I found the Christoffel–Darboux formula of the Laguerre polynomials on wikipedia, https://en.wikipedia.org/wiki/Laguerre_polynomials
\begin{align} K_n^{(\alpha)}(x,y) &:= \frac{1}{\Gamma(\alpha+1)} \sum_{i=0}^n \frac{L_i^{(\alpha)}(x) L_i^{(\alpha)}(y)}{{\alpha+i \choose i}}\ &{=}\frac{1}{\Gamma(\alpha+1)} \frac{L_n^{(\alpha)}(x) L_{n+1}^{(\alpha)}(y) - L_{n+1}^{(\alpha)}(x) L_n^{(\alpha)}(y)}{\frac{x-y}{n+1} {n+\alpha \choose n}} \ &{=}\frac{1}{\Gamma(\alpha+1)}\sum_{i=0}^n \frac{x^i}{i!} \frac{L_{n-i}^{(\alpha+i)}(x) L_{n-i}^{(\alpha+i+1)}(y)}{{\alpha+n \choose n}{n \choose i}}; \end{align}
but there is no reference for the proof of the last equation. I have tried for several days, but failed.
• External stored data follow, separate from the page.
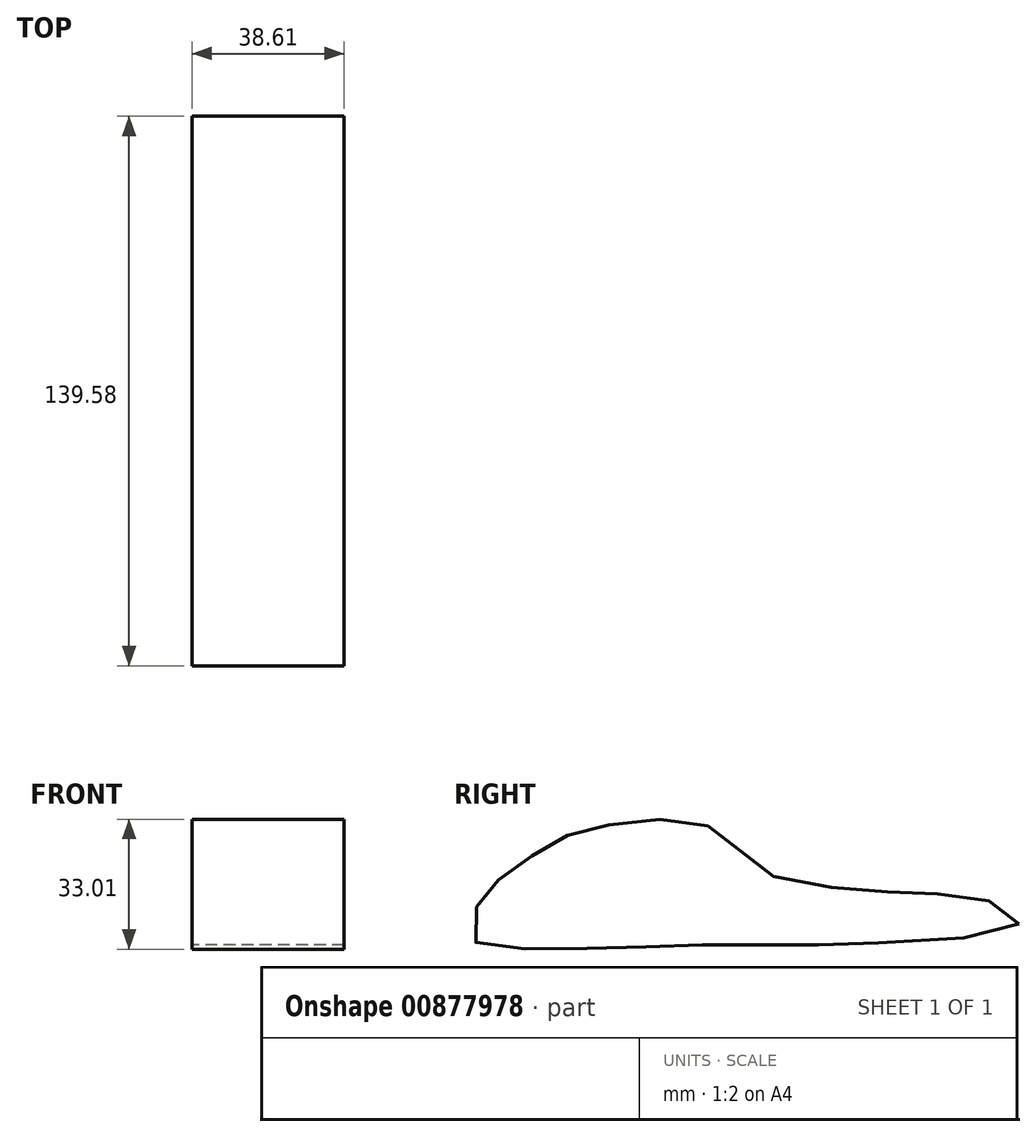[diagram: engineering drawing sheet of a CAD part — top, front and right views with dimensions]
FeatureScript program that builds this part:
annotation { "Feature Type Name" : "Feature", "Feature Type Description" : "" }
export const myFeature = defineFeature(function(context is Context, id is Id, definition is map)
    precondition{}
    {
        {
            var Q0;
            Q0=qCreatedBy(makeId("Right.planeOp"),FACE);
            var sketch = newSketch(context, id + "F0", { "sketchPlane" : qUnion([Q0])});
            skFitSpline(sketch, "E0", {"points": [v(72.25, 0) * mm, v(65, 5.7) * mm, v(47.42, 7.76) * mm, v(29.83, 8.8) * mm, v(8.1, 12.93) * mm, v(0, 20.17) * mm, v(-10.17, 26.04) * mm, v(-27.42, 25.7) * mm, v(-40.52, 23.28) * mm, v(-50.18, 18.1) * mm, v(-59.5, 11.55) * mm, v(-64.66, 6.04) * mm, v(-66.73, -3.62) * mm, v(-52.94, -6.38) * mm, v(-28.1, -6.04) * mm, v(-7.07, -5.35) * mm, v(16.04, -5.35) * mm, v(39.83, -4.66) * mm, v(72.25, 0) * mm]});
            skSolve(sketch);
        }
        {
            var Q0;
            Q0 = qSketchRegion(id + "F0", true);
            extrude(context, id + "F1", {"entities" : qUnion([Q0]), "depth" : 38.6 * mm, "offsetDistance" : 25.4 * mm});
        }
    });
I used the definition of Laguerre polynomials
\begin{equation} L_n^{(\alpha)} (x) = \sum_{i=0}^n (-1)^i {n+\alpha \choose n-i} \frac{x^i}{i!} \end{equation}
and the expansions
\begin{equation}\frac{x^n}{n!}= \sum_{i=0}^n (-1)^i {n+ \alpha \choose n-i} L_i^{(\alpha)}(x),\end{equation}
\begin{equation}L_n^{(\alpha)}(x)= \sum_{i=0}^n L_{n-i}^{(\alpha+i)}(y)\frac{(y-x)^i}{i!},\end{equation}
\begin{equation}L_n^{(\alpha+1)}(x)= \sum_{i=0}^n L_i^{(\alpha)}(x)\end{equation}
The generating function for Laguerre polynomials is
\begin{equation}\sum_n^\infty t^n L^{(\alpha)}_n(x)= \frac{1}{(1-t)^{\alpha+1}} e^{-\frac{tx}{1-t}}.\end{equation}
Some other references are listed as follows. I am not sure if they would help.
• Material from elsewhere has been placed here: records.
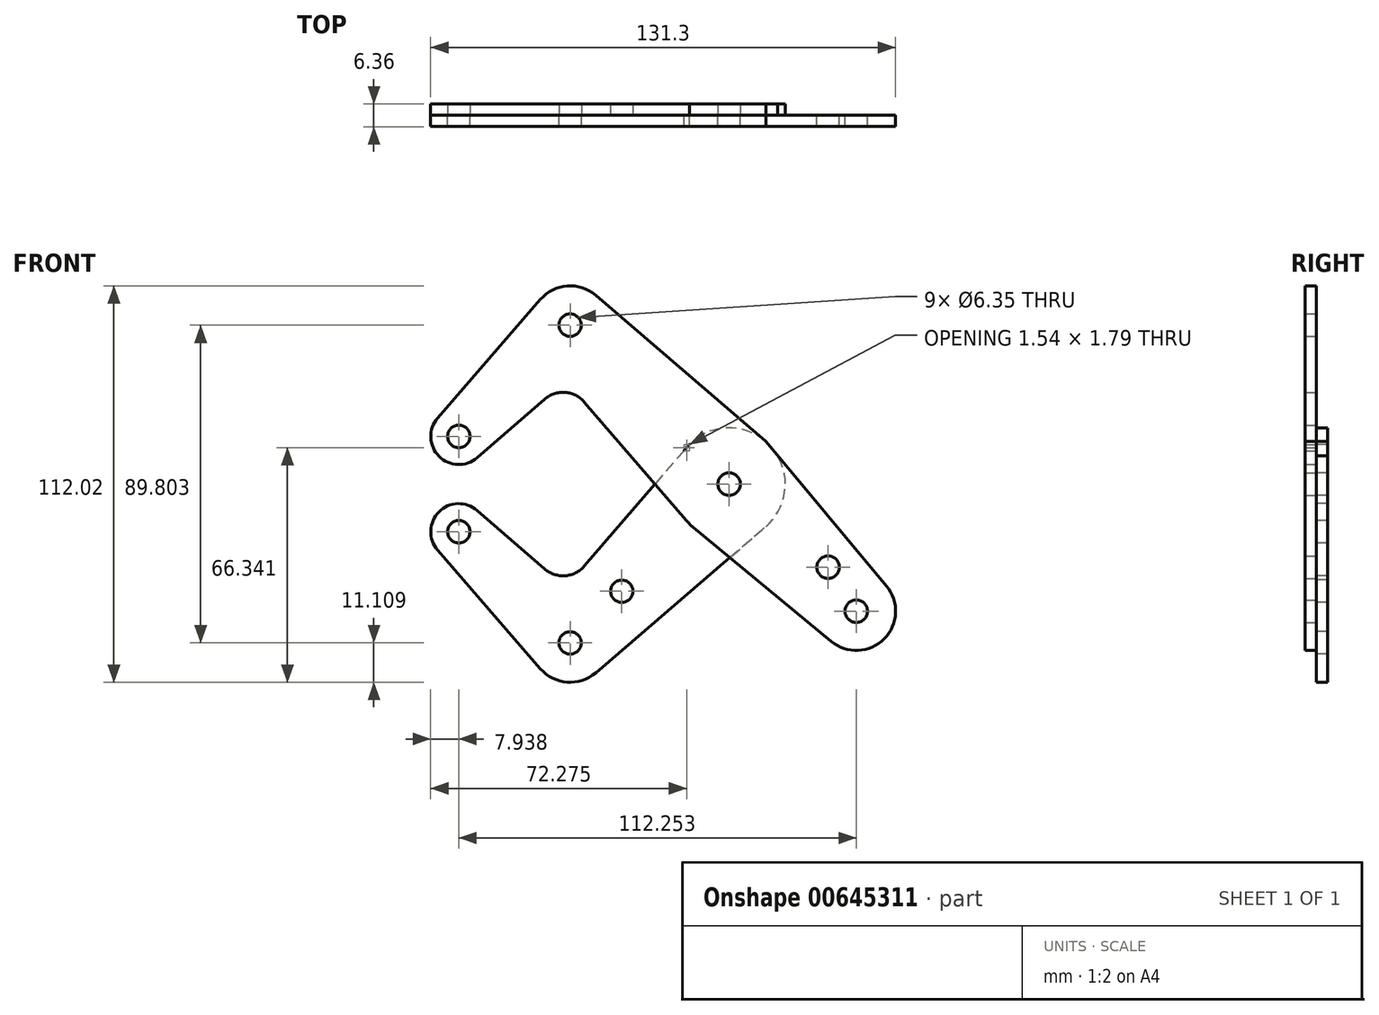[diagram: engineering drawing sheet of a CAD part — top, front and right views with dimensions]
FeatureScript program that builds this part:
annotation { "Feature Type Name" : "Feature", "Feature Type Description" : "" }
export const myFeature = defineFeature(function(context is Context, id is Id, definition is map)
    precondition{}
    {
        {
            var Q0;
            Q0=qCreatedBy(makeId("Front.planeOp"),FACE);
            var sketch = newSketch(context, id + "F0", { "sketchPlane" : qUnion([Q0])});
            skLineSegment(sketch, "E0", {"start": v(-76.33, 13.47) * mm, "end": v(-44.9, 44.9) * mm, "construction": true});
            skLineSegment(sketch, "E1", {"start": v(-44.9, 44.9) * mm, "end": v(35.92, -35.92) * mm, "construction": true});
            skCircle(sketch, "E2", {"center": v(-76.33, 13.47) * mm, "radius": 3.18 * mm});
            skCircle(sketch, "E3", {"center": v(-76.33, 13.47) * mm, "radius": 7.94 * mm});
            skCircle(sketch, "E4", {"center": v(-44.9, 44.9) * mm, "radius": 11.11 * mm});
            skCircle(sketch, "E5", {"center": v(-44.9, 44.9) * mm, "radius": 3.18 * mm});
            skCircle(sketch, "E6", {"center": v(0, 0) * mm, "radius": 15.88 * mm});
            skCircle(sketch, "E7", {"center": v(0, 0) * mm, "radius": 3.98 * mm});
            skCircle(sketch, "E8", {"center": v(0, 0) * mm, "radius": 3.18 * mm});
            skCircle(sketch, "E9", {"center": v(35.92, -35.92) * mm, "radius": 11.11 * mm});
            skCircle(sketch, "E10", {"center": v(35.92, -35.92) * mm, "radius": 3.18 * mm});
            skCircle(sketch, "E11", {"center": v(27.97, -23.48) * mm, "radius": 3.17 * mm});
            skLineSegment(sketch, "E12", {"start": v(-82.33, 18.67) * mm, "end": v(-53.3, 52.18) * mm});
            skLineSegment(sketch, "E13", {"start": v(-71.13, 7.47) * mm, "end": v(-52.08, 23.98) * mm});
            skLineSegment(sketch, "E14", {"start": v(-37.66, 53.33) * mm, "end": v(10.35, 12.04) * mm});
            skLineSegment(sketch, "E15", {"start": v(-10.12, -12.23) * mm, "end": v(28.83, -44.48) * mm});
            skLineSegment(sketch, "E16", {"start": v(10.35, 12.04) * mm, "end": v(44.45, -28.8) * mm});
            skArc(sketch, "E17.filletArc", {"start": v(-40.85, 23.15) * mm, "mid": v(-46.3, 25.9) * mm, "end": v(-52.08, 23.98) * mm});
            skLineSegment(sketch, "E18", {"start": v(0, 0) * mm, "end": v(-44.9, -44.9) * mm, "construction": true});
            skLineSegment(sketch, "E19", {"start": v(-44.9, -44.9) * mm, "end": v(-76.33, -13.47) * mm, "construction": true});
            skCircle(sketch, "E20", {"center": v(-76.33, -13.47) * mm, "radius": 7.94 * mm});
            skCircle(sketch, "E21", {"center": v(-76.33, -13.47) * mm, "radius": 3.18 * mm});
            skCircle(sketch, "E22", {"center": v(-44.9, -44.9) * mm, "radius": 11.11 * mm});
            skCircle(sketch, "E23", {"center": v(-44.9, -44.9) * mm, "radius": 3.18 * mm});
            skCircle(sketch, "E24", {"center": v(-30.3, -30.3) * mm, "radius": 3.18 * mm});
            skLineSegment(sketch, "E25", {"start": v(-11.23, 11.23) * mm, "end": v(-40.84, -23.16) * mm});
            skLineSegment(sketch, "E26", {"start": v(-37.66, -53.33) * mm, "end": v(11.26, -11.26) * mm});
            skLineSegment(sketch, "E27", {"start": v(-82.33, -18.67) * mm, "end": v(-53.3, -52.18) * mm});
            skLineSegment(sketch, "E28", {"start": v(-71.13, -7.47) * mm, "end": v(-52.07, -23.98) * mm});
            skArc(sketch, "E29.filletArc", {"start": v(-52.07, -23.98) * mm, "mid": v(-46.29, -25.9) * mm, "end": v(-40.84, -23.16) * mm});
            skLineSegment(sketch, "E30", {"start": v(-40.85, 23.15) * mm, "end": v(-12.04, -10.35) * mm});
            skSolve(sketch);
        }
        {
            var Q0;
            Q0=makeQuery(id+"F0.imprint","IMPRINT",FACE,{"disambiguationData":[TD([[makeQuery(id+"F0.imprint","IMPRINT",EDGE,{"derivedFrom":sQuery(id+"F0.wireOp",EDGE,"E2")}),-1.0]])]});
            var Q1;
            Q1=makeQuery(id+"F0.imprint","IMPRINT",FACE,{"disambiguationData":[TD([[makeQuery(id+"F0.imprint","IMPRINT",EDGE,{"derivedFrom":sQuery(id+"F0.wireOp",EDGE,"E5")}),-1.0]])]});
            var Q2;
            {var subQ5=sQuery(id+"F0.wireOp",EDGE,"E12");Q2=makeQuery(id+"F0.imprint","IMPRINT",FACE,{"disambiguationData":[TD([[makeQuery(id+"F0.imprint","IMPRINT",EDGE,{"derivedFrom":subQ5}),-1.0]])]});}
            var Q3;
            {var subQ0=sQuery(id+"F0.wireOp",EDGE,"MmRiEuoZ-qYsz-kD5B-3HoX-GEw2XtJWGpv0");var subQ3=sQuery(id+"F0.wireOp",EDGE,"E25");var subQ5=makeQuery(id+"F0.imprint","INTERSECT",VERTEX,{"derivedFrom":[subQ0,subQ3]});Q3=makeQuery(id+"F0.imprint","IMPRINT",FACE,{"disambiguationData":[TD([[makeQuery(id+"F0.imprint","IMPRINT",EDGE,{"disambiguationData":[TD([[subQ5,1.0]])],"derivedFrom":subQ3}),1.0]])]});}
            var Q4;
            Q4=makeQuery(id+"F0.imprint","IMPRINT",FACE,{"disambiguationData":[TD([[makeQuery(id+"F0.imprint","IMPRINT",EDGE,{"derivedFrom":sQuery(id+"F0.wireOp",EDGE,"E7")}),-1.0]])]});
            var Q5;
            Q5=makeQuery(id+"F0.imprint","IMPRINT",FACE,{"disambiguationData":[TD([[makeQuery(id+"F0.imprint","IMPRINT",EDGE,{"derivedFrom":sQuery(id+"F0.wireOp",EDGE,"E7")}),1.0]])]});
            var Q6;
            {var subQ1=sQuery(id+"F0.wireOp",EDGE,"E6");var subQ3=sQuery(id+"F0.wireOp",EDGE,"E26");var subQ4=makeQuery(id+"F0.imprint","INTERSECT",VERTEX,{"derivedFrom":[subQ1,subQ3]});Q6=makeQuery(id+"F0.imprint","IMPRINT",FACE,{"disambiguationData":[TD([[makeQuery(id+"F0.imprint","IMPRINT",EDGE,{"disambiguationData":[TD([[subQ4,1.0]])],"derivedFrom":subQ3}),1.0]])]});}
            var Q7;
            Q7=makeQuery(id+"F0.imprint","IMPRINT",FACE,{"disambiguationData":[TD([[makeQuery(id+"F0.imprint","IMPRINT",EDGE,{"derivedFrom":sQuery(id+"F0.wireOp",EDGE,"E11")}),-1.0]])]});
            var Q8;
            Q8=makeQuery(id+"F0.imprint","IMPRINT",FACE,{"disambiguationData":[TD([[makeQuery(id+"F0.imprint","IMPRINT",EDGE,{"derivedFrom":sQuery(id+"F0.wireOp",EDGE,"E10")}),-1.0]])]});
            extrude(context, id + "F1", {"entities" : qUnion([Q0, Q1, Q2, Q3, Q4, Q5, Q6, Q7, Q8]), "depth" : 3.17 * mm, "offsetDistance" : 25.4 * mm});
        }
        {
            var Q0;
            Q0=makeQuery(id+"F0.imprint","IMPRINT",FACE,{"disambiguationData":[TD([[makeQuery(id+"F0.imprint","IMPRINT",EDGE,{"derivedFrom":sQuery(id+"F0.wireOp",EDGE,"E21")}),-1.0]])]});
            var Q1;
            Q1=makeQuery(id+"F0.imprint","IMPRINT",FACE,{"disambiguationData":[TD([[makeQuery(id+"F0.imprint","IMPRINT",EDGE,{"derivedFrom":sQuery(id+"F0.wireOp",EDGE,"E24")}),-1.0]])]});
            var Q2;
            Q2=makeQuery(id+"F0.imprint","IMPRINT",FACE,{"disambiguationData":[TD([[makeQuery(id+"F0.imprint","IMPRINT",EDGE,{"derivedFrom":sQuery(id+"F0.wireOp",EDGE,"E23")}),-1.0]])]});
            var Q3;
            {var subQ0=sQuery(id+"F0.wireOp",EDGE,"E15");var subQ1=sQuery(id+"F0.wireOp",EDGE,"E6");var subQ2=makeQuery(id+"F0.imprint","INTERSECT",VERTEX,{"derivedFrom":[subQ1,subQ0]});Q3=makeQuery(id+"F0.imprint","IMPRINT",FACE,{"disambiguationData":[TD([[makeQuery(id+"F0.imprint","IMPRINT",EDGE,{"disambiguationData":[TD([[subQ2,-1.0]])],"derivedFrom":subQ1}),-1.0]])]});}
            var Q4;
            {var subQ0=sQuery(id+"F0.wireOp",EDGE,"E30");var subQ1=sQuery(id+"F0.wireOp",EDGE,"E6");var subQ2=makeQuery(id+"F0.imprint","INTERSECT",VERTEX,{"derivedFrom":[subQ1,subQ0]});Q4=makeQuery(id+"F0.imprint","IMPRINT",FACE,{"disambiguationData":[TD([[makeQuery(id+"F0.imprint","IMPRINT",EDGE,{"disambiguationData":[TD([[subQ2,1.0]])],"derivedFrom":subQ1}),-1.0]])]});}
            var Q5;
            Q5=makeQuery(id+"F0.imprint","IMPRINT",FACE,{"disambiguationData":[TD([[makeQuery(id+"F0.imprint","IMPRINT",EDGE,{"derivedFrom":sQuery(id+"F0.wireOp",EDGE,"E7")}),-1.0]])]});
            var Q6;
            Q6=makeQuery(id+"F0.imprint","IMPRINT",FACE,{"disambiguationData":[TD([[makeQuery(id+"F0.imprint","IMPRINT",EDGE,{"derivedFrom":sQuery(id+"F0.wireOp",EDGE,"E7")}),1.0]])]});
            extrude(context, id + "F2", {"entities" : qUnion([Q0, Q1, Q2, Q3, Q4, Q5, Q6]), "oppositeDirection" : true, "depth" : 3.17 * mm, "offsetDistance" : 25.4 * mm});
        }
    });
[2] doi.org/10.1016/j.jat.2009.07.006
Can anyone help me on the proof of it?
After some work on the expansions to compare the coefficients of $x^jy^k$, I came to the formulas as follows
(a) \begin{equation}\sum_{i=\max\{j,k\}}^{n}{i\choose j}{i+\alpha \choose i-k}\end{equation}
(b) \begin{equation} \sum_{i_1=\max\{n-j,k\}}^n (-1)^{-n+i_1} {i_1 \choose n-j}{n+\alpha+1 \choose i_1-k} \end{equation} where $j=0,1,2...,n;k=0,1,2,...,n$ and I need now to proof (a)=(b)